Tyler: I ignore stated motivations. They’re often sincere, but they're still kind of b.s. I look at which audiences a person is trying to impress and which hierarchies they’re embedded in.
If a talented person is embedded in the wrong hierarchy, like a gang, that’s not going to end well. The more talented that person is, the more they’ll succeed and rise to a top gang position. They’ll continue down that path instead of ending up disillusioned and leaving the gang altogether.
This is a real problem in societies that are not fundamentally healthy. Let’s say you were considering investing in someone in modern-day Russia and you were quite impressed with them. I still think you would be torn. This person is great at climbing the ladder in modern-day Russia. How do I feel about that? It’s tricky.
But if a person can pick out the right hierarchy to operate within, and if they’re climbing up the hierarchy in a useful way embedded in a society that’s more or less healthy, then I’m enthusiastic.
Your book highlights the importance of stamina — how do you judge stamina?
Tyler: Stamina is one of the hardest things to judge.

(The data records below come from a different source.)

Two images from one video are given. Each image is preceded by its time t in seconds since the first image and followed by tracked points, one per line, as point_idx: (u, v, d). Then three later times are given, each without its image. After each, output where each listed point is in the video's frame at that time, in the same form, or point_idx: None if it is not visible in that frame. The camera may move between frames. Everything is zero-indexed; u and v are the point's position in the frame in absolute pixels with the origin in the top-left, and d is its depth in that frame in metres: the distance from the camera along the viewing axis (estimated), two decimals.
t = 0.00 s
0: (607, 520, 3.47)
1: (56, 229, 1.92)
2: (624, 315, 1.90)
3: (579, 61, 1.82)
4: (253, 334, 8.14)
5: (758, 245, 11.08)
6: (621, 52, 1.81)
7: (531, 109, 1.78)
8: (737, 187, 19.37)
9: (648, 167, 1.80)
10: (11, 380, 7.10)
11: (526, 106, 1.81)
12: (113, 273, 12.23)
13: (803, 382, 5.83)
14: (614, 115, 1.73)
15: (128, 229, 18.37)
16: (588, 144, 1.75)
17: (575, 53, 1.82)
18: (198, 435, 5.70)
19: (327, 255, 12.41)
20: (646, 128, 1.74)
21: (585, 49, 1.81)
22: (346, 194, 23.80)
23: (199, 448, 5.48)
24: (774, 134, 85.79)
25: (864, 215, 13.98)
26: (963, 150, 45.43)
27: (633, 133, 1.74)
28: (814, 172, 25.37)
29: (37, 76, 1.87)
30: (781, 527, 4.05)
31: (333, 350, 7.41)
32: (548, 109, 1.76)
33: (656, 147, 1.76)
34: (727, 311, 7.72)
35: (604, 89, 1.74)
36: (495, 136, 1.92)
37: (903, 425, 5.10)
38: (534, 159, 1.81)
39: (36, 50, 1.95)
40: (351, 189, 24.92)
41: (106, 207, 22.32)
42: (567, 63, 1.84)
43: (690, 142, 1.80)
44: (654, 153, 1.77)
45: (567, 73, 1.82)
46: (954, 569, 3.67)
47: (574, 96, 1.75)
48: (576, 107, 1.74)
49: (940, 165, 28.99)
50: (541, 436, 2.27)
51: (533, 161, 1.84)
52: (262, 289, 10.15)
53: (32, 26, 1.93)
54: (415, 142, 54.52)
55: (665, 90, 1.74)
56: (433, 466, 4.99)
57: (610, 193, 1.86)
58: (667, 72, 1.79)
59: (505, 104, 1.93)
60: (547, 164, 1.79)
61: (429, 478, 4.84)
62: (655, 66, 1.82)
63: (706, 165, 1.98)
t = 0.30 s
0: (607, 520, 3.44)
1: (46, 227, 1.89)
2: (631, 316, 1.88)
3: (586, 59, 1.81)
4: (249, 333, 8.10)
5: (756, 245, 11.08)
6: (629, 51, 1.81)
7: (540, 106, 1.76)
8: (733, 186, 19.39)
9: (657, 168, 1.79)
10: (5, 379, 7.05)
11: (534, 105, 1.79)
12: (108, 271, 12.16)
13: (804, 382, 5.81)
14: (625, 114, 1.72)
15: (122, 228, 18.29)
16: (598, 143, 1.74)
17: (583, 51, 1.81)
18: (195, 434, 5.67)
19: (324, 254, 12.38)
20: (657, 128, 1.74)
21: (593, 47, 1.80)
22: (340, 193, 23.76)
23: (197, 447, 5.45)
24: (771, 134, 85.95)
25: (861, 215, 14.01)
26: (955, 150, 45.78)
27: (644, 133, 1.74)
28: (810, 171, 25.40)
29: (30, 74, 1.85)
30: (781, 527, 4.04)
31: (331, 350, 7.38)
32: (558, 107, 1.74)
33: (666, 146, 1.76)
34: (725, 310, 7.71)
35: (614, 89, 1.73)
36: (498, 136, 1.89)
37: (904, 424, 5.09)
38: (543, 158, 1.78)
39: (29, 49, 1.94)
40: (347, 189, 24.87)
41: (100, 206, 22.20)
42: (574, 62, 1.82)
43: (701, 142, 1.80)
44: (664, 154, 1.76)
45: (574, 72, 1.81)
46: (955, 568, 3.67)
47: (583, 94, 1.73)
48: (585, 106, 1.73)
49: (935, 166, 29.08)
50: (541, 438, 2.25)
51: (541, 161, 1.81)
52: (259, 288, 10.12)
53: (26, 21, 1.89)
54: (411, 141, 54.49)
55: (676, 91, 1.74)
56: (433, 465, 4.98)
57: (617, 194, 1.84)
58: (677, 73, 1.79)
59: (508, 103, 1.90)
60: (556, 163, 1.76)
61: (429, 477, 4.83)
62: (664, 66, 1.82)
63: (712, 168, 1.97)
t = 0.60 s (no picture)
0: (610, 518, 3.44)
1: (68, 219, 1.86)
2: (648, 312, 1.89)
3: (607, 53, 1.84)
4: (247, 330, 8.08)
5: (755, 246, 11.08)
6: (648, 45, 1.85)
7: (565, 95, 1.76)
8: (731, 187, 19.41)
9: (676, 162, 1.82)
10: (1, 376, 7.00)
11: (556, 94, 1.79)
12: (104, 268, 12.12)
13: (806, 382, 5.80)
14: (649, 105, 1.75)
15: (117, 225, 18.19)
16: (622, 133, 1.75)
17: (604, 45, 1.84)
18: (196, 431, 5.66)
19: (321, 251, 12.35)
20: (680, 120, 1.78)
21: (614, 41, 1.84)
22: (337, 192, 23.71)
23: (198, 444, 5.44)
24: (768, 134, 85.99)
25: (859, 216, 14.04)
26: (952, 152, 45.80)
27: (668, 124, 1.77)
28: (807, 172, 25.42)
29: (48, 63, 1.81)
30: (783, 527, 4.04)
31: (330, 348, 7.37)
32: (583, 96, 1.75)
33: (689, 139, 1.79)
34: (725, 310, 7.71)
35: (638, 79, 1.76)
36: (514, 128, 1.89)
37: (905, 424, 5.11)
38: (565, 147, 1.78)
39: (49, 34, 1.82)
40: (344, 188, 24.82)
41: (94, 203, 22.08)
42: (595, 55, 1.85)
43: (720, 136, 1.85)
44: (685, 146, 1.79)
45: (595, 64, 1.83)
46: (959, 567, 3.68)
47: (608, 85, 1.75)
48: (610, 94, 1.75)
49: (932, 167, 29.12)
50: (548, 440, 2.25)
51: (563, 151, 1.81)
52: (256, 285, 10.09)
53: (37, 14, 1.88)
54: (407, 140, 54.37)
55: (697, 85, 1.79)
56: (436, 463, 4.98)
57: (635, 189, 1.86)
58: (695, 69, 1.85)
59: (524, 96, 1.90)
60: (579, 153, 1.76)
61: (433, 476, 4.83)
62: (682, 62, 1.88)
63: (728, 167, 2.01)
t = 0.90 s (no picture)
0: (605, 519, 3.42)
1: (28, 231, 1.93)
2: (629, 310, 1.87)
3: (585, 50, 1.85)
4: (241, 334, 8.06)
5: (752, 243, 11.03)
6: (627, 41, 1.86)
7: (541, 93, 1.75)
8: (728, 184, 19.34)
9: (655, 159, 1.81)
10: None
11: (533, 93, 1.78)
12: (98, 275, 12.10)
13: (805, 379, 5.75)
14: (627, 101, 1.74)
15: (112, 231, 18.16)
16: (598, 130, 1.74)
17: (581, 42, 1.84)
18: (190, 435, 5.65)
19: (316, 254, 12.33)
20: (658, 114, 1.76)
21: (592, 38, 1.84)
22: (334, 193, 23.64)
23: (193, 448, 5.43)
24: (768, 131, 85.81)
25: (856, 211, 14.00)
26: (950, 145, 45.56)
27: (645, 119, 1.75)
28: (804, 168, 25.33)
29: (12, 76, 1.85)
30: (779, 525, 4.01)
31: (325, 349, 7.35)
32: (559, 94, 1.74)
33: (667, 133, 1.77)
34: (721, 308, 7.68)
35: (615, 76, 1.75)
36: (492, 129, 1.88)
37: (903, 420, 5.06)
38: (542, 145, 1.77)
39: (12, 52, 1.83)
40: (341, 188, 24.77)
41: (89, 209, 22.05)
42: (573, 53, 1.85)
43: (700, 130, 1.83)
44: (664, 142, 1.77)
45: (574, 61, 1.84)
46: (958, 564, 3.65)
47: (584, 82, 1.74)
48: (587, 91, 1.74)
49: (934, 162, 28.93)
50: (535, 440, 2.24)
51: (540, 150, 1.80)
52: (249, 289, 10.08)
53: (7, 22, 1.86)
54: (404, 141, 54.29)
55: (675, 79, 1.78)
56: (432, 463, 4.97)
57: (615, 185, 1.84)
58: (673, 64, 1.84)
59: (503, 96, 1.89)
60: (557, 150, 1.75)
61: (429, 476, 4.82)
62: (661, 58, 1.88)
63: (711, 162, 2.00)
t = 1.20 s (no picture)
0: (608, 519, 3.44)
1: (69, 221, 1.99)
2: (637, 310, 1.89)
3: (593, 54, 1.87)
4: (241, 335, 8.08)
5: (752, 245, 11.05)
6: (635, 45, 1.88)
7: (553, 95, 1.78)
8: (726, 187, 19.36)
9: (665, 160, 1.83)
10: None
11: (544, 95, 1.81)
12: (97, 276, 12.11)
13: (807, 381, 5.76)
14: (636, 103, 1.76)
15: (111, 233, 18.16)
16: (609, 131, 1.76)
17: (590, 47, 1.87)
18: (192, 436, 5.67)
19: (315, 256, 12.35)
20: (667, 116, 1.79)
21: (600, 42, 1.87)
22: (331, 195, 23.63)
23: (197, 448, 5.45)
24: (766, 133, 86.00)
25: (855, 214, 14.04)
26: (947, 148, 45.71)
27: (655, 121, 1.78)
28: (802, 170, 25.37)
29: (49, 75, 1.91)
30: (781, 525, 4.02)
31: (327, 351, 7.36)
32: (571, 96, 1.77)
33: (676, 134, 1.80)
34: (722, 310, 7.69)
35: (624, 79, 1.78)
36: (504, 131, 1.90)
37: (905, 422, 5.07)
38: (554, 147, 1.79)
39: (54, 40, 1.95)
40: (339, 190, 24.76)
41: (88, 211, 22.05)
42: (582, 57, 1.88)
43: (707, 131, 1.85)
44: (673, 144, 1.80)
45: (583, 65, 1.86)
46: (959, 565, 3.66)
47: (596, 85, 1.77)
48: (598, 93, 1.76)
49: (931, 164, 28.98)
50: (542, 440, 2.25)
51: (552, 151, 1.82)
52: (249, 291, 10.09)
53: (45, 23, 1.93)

In older people, you try your best with their track record along with reference checks and other obvious things.
With young people, I try to get them talking about what they started and when, and how they’re thinking about their trajectories. They could talk about anything, even a TV show, I just want to get them talking about something and see who and what they admire. If their heroes and mentors have stamina, it doesn’t prove anything outright, but I’ll up my bet a bit on those people having stamina themselves.
These types of conversations can give me partial insight, but I'm not sure anyone is perfect at it. Maybe Peter Thiel would be the best, but it’s simply very hard to evaluate stamina in young people. Often, the people themselves don’t know. You do your best.
How does an entrepreneur’s age factor into your evaluations?
Tyler: I’m funding someone through Emergent Ventures named Henry Oliver who is writing a book on late bloomers. As far as I know, there’s really no good book on late bloomers, and I think there are a lot of people who get into entrepreneurship later on.
The average age of someone with a successful startup is older than some people think. One source says forty-five. I don’t know which population they’re measuring there, but successful founders aren’t always eighteen-year-olds wearing hoodies.
Obviously, with older people, you look more at track record, but there are outliers where track record is going to mislead you a bit. For example, I think Grandma Moses did most of her painting when she was well into her eighties, and she wasn’t famous before then. So you could look at her track record and say that she had no merit, but then you’d be missing out on Grandma Moses.
Often with late bloomers, they started something very early that maybe didn’t come to fruition. Many of them are women who had families, which is its own topic — one should be super alert for those. There’s a very large number of them and they’re awesome and you’re not going to find them in the traditional ways.
On the other hand, there are some fields — for example, chess or basketball — where there are just no late bloomers and I suspect there cannot be. Look at the NBA. You can’t pick up a ball for the first time at forty-five and expect to get drafted.